While there are several pending bills on command responsibility, there is still no
Philippine law that provides for criminal liability under that doctrine. It would be
inappropriate to apply to these proceedings the doctrine of command responsibility, as the
CA seemed to have done, as a form of criminal complicity through omission, for
individual respondents criminal liability, if there be any, is beyond the reach of amparo.
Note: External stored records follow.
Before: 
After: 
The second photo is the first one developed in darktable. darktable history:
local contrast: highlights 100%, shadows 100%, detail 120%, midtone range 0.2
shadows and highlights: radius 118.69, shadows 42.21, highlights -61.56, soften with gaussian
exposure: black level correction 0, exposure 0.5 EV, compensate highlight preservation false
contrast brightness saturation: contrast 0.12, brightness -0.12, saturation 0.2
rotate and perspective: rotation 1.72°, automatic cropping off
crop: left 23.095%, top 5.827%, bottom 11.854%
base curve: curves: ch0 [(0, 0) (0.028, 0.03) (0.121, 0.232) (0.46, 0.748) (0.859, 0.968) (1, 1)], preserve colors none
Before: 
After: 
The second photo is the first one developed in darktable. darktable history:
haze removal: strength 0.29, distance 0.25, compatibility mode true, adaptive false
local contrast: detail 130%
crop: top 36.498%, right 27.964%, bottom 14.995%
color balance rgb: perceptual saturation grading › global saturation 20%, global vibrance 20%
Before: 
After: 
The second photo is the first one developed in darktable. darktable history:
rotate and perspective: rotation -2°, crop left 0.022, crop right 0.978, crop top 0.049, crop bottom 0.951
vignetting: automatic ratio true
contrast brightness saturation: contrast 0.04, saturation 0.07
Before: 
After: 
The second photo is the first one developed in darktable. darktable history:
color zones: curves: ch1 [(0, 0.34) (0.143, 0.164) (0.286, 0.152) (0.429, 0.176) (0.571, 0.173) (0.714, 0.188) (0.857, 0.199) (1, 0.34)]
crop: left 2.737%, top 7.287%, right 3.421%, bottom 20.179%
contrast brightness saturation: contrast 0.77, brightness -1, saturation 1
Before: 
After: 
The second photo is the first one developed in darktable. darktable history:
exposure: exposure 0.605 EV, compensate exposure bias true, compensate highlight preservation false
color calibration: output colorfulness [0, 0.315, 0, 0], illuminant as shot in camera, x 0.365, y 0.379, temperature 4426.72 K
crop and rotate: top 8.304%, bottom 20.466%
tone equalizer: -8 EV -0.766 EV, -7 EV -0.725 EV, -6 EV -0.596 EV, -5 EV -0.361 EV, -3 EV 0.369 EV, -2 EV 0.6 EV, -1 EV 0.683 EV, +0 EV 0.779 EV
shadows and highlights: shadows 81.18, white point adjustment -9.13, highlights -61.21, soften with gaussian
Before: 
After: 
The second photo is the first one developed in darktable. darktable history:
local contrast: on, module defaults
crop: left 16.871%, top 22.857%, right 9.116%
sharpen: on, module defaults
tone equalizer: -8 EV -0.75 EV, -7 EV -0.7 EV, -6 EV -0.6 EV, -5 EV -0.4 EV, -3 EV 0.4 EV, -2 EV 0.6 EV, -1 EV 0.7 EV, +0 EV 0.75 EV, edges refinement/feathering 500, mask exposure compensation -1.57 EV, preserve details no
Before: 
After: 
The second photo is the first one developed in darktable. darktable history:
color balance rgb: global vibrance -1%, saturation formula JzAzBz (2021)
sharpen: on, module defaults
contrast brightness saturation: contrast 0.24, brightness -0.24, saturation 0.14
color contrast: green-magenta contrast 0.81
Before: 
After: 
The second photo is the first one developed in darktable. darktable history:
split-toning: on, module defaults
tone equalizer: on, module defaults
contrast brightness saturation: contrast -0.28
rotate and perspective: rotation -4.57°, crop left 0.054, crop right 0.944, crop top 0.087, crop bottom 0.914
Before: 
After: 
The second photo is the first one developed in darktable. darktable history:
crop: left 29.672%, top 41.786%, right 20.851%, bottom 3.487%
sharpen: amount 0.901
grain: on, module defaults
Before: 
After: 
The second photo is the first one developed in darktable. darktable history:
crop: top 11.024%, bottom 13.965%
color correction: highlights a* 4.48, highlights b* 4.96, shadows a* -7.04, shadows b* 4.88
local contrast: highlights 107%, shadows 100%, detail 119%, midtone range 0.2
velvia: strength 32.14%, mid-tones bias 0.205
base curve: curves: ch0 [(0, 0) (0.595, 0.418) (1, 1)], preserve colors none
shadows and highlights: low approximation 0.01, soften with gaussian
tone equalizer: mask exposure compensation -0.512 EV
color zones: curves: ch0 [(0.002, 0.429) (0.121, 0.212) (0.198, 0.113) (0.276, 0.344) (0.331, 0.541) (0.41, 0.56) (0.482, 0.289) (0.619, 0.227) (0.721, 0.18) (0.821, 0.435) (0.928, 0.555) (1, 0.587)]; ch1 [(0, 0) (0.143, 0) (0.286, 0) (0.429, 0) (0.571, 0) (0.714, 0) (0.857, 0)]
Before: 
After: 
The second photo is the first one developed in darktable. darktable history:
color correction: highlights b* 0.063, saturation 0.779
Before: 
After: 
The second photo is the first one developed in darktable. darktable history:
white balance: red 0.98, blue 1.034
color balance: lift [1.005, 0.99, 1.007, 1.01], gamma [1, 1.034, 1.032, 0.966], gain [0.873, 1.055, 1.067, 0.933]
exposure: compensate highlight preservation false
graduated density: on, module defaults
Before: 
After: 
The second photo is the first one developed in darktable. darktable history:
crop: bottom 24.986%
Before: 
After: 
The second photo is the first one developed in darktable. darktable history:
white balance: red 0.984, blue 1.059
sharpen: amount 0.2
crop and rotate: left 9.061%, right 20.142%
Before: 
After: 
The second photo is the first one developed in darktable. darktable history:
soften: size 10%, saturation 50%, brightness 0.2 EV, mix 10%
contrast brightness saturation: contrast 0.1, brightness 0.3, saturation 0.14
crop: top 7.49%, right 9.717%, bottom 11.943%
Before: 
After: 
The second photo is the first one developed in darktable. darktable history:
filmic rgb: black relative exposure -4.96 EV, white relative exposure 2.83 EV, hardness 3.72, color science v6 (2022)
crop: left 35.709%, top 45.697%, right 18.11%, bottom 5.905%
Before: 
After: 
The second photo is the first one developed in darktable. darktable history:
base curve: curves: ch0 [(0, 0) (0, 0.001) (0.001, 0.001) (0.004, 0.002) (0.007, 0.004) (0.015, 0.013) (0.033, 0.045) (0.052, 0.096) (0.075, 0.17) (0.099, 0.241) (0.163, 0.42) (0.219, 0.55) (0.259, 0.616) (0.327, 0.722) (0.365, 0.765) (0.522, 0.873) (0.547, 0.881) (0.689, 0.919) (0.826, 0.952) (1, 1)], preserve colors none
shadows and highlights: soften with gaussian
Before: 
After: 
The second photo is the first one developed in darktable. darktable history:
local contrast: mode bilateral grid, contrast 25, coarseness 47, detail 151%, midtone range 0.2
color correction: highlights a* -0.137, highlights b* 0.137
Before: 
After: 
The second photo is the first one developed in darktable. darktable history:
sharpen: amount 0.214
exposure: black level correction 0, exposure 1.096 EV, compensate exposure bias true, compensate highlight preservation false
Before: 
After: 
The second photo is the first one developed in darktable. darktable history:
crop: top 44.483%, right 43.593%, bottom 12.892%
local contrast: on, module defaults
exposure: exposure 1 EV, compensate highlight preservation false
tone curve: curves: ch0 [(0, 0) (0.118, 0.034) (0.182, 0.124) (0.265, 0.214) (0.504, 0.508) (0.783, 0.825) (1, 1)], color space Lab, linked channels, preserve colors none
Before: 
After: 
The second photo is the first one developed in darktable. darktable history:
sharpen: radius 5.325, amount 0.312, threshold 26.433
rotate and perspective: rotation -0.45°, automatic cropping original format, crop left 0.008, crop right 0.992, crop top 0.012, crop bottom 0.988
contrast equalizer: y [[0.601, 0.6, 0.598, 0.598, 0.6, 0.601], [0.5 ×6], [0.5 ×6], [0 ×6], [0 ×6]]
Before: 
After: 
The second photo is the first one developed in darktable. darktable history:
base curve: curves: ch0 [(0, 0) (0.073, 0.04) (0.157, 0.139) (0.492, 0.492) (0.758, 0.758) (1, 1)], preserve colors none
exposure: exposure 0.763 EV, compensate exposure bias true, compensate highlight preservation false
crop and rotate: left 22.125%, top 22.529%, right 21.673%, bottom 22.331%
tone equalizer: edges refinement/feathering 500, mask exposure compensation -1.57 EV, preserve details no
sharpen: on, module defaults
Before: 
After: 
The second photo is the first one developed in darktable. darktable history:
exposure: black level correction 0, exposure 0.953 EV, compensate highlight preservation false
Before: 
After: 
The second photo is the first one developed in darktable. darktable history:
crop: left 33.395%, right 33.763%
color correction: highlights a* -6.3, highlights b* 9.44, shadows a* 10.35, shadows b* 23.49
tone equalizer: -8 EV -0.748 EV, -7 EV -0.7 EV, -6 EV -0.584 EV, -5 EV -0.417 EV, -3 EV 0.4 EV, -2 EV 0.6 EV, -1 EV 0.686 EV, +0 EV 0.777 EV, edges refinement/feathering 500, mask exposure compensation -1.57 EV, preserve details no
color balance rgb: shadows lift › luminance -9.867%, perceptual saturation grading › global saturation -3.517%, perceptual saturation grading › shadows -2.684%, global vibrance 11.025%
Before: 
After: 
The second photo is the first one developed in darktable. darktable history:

In other words, the Court does not rule in such proceedings on any issue of criminal
culpability, even if incidentally a crime or an infraction of an administrative rule may
have been committed. As the Court stressed in Secretary of National Defense v. Manalo
(Manalo), the writ of amparo was conceived to provide expeditious and effective
procedural relief against violations or threats of violation of the basic rights to life,
liberty, and security of persons; the corresponding amparo suit, however, "is not an action
to determine criminal guilt requiring proof beyond reasonable doubt x x x or
administrative liability requiring substantial evidence that will require full and exhaustive
proceedings."
In their petition for a writ of amparo, petitioners asked, as their main prayer, that the
Court order the impleaded respondents "to immediately desist from doing any acts that
would threaten or seem to threaten the security of the Petitioners and to desist from
approaching Petitioners, x x x their residences and offices where they are working under
pain of contempt of [this] Court." Petitioners, however, failed to adduce the threshold
substantive evidence to establish the predicate facts to support their cause of action, i.e.,
the adverted harassments and threats to their life, liberty, or security, against responding
respondents, as responsible for the disappearance and harassments complained of. This is
not to say, however, that petitioners allegation on the fact of the abduction incident or
harassment is necessarily contrived. The reality on the ground, however, is that the
military or police connection has not been adequately proved either by identifying the
malefactors as components of the AFP or PNP; or in case identification is not possible, by
showing that they acted with the direct or indirect acquiescence of the government. For
this reason, the Court is unable to ascribe the authorship of and responsibility for the
alleged enforced disappearance of Lourdes and the harassment and threats on her
daughters to individual respondents. To this extent, the dismissal of the case against them
is correct and must, accordingly, be sustained.